Dear Reader,
I hope you’re fairing well. There’s something I should tell you.
Lately…I’ve been feeling like I’m failing - at everything. It’s weird cause I wrote Farabale and I know all the right things to say in situations like these:
You’re not a failure,
You’re doing the best you can,
You’ve done so much, look how far you’ve come, etc.
I know all the words. Still, the feeling of failure is there, suffocating, like an unwelcome guest that refuses to leave. Our current society is designed to thrive on instant gratification so it can be somewhat frustrating when there’s no immediate WIN for your efforts.
I compared my goals for Q1 with my reality and found that I’ve fallen short in certain areas and it’s been quite the downer. It’s also harder to have these conversations with people close to me cause I seem to be doing pretty solid. Still. I guess I’m just sharing this to acknowledge how I’ve been feeling, instead of trying to sell you some aspire to maguire BS.
It’s this feeling of failure, along with other factors that drove me to take a complete social media detox. I realised that I do not need to have a front-row view of other people’s lives right now. I do not need to know whose boyfriend likes suyaburger or when someone on Twitter is fighting with their landlord. There’s so much we internalize from social media: joys, pains, disagreements, success etc and it can be very overwhelming/disorienting. It’s been less than 24 hours since I began my detox and the only way I can describe how it feels is: quiet. Everything is so quiet. It’s like being in Lagos traffic with all the different noises: car horns, voices, music and then everything suddenly becomes muted. Fascinating.
In retrospect, I’ve also found myself on uncharted paths and achieved things I didn’t even anticipate at the start of the year, so that’s been exciting. During my detox, I look forward to reading a few books (At my current pace, I fear I won’t achieve my book reading goal for the year) and doing a lot more writing, particularly fiction. I’m also going to keep betting on myself, putting in the work and trying to muffle the voices in my head as much as possible.
Away from my musings, I read pretty interesting stuff this week, so let’s unpack them:
Grieving His Mother's Death, Ocean Vuong Learned to Write for Himself. This interview actually made me cry.
Hayley Campbell writes about why we should all talk about death and become more open to this inevitable phenomenon.

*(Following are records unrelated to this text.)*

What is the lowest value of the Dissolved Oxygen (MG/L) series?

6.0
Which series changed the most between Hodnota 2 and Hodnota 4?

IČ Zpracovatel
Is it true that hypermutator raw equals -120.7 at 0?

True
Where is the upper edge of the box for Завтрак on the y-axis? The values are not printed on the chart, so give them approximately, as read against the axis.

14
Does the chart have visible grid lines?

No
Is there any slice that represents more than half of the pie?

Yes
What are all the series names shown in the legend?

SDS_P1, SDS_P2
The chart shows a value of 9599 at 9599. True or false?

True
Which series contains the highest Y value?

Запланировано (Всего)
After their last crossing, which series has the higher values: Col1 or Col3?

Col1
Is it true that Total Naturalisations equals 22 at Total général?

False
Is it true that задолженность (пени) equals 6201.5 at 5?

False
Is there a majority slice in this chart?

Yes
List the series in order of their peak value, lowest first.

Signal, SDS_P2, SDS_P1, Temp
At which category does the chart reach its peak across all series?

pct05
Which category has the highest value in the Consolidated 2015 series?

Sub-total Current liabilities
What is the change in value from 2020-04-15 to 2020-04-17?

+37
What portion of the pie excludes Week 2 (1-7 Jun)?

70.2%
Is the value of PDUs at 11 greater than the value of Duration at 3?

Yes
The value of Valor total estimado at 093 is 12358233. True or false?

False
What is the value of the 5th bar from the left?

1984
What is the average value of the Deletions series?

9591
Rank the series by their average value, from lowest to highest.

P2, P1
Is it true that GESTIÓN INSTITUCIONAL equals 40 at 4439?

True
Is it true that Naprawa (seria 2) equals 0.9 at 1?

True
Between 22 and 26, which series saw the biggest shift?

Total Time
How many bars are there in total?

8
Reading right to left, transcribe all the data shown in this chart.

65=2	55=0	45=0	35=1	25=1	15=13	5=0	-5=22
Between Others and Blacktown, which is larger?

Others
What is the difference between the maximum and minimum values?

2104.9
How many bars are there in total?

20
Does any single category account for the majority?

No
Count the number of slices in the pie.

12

This article cracked me up. The Grattagliano character reminds me of that petulant child at a party who keeps knocking drinks off tables, running around, disturbing and bullying other kids, throwing things at people etc until an exasperated adult gives him a huge knock on the head that makes him become quiet and gentle. The only problem is there’s no adult big enough to knock Grattagliano’s head.
I wrote about Asa’s latest album, V and my contemplations about her evolution led me to contemplate my own evolution too.
Fiction: I’m a sucker for well-told stories. I liked this one so much, I read it twice.
Poetry: Igbo-Yoruba Woman by Olúwátamilóre Osho. If you know what’s it’s like to be and not really be at the same time, then you would love this poem.
A cute little love story to warm your heart.
Introducing: Writing Prompt
Last week, I included a little exercise and actually got responses from some of you! It made me excited so I’ve decided to experiment with this new section in my letters. If it goes well, I would make it a recurring theme in future letters.
How does it work?
Basically, I would include writing prompts that you may develop into your own stories. You may publish your submissions on your Medium account (no word limit for this option) or through this link (200 words max if you’re using this option). I would collate all entries and publish them in a separate newsletter by the end of the month. You may start your stories with the prompt or include them in the middle of the story. It doesn’t matter! Go wild with your imagination!
The prompt for this week is:
‘The women have gathered to discuss the serious matter of Agnes and Johnbull…’
What this newsletter is listening to watching:
Outlander: It has romance, history and a strong female lead. What’s not to like?
Twenty-five, Twenty-One: This coming of age story with friendship at its centre. The characters are simple yet complex, inspiring yet frustrating. Thoroughly enjoyed this show.
*Both shows can be found on Netflix.
That’s it for this week.
With love,
Titi.
Been fighting it but I might finally bow to Netflix because of T babe.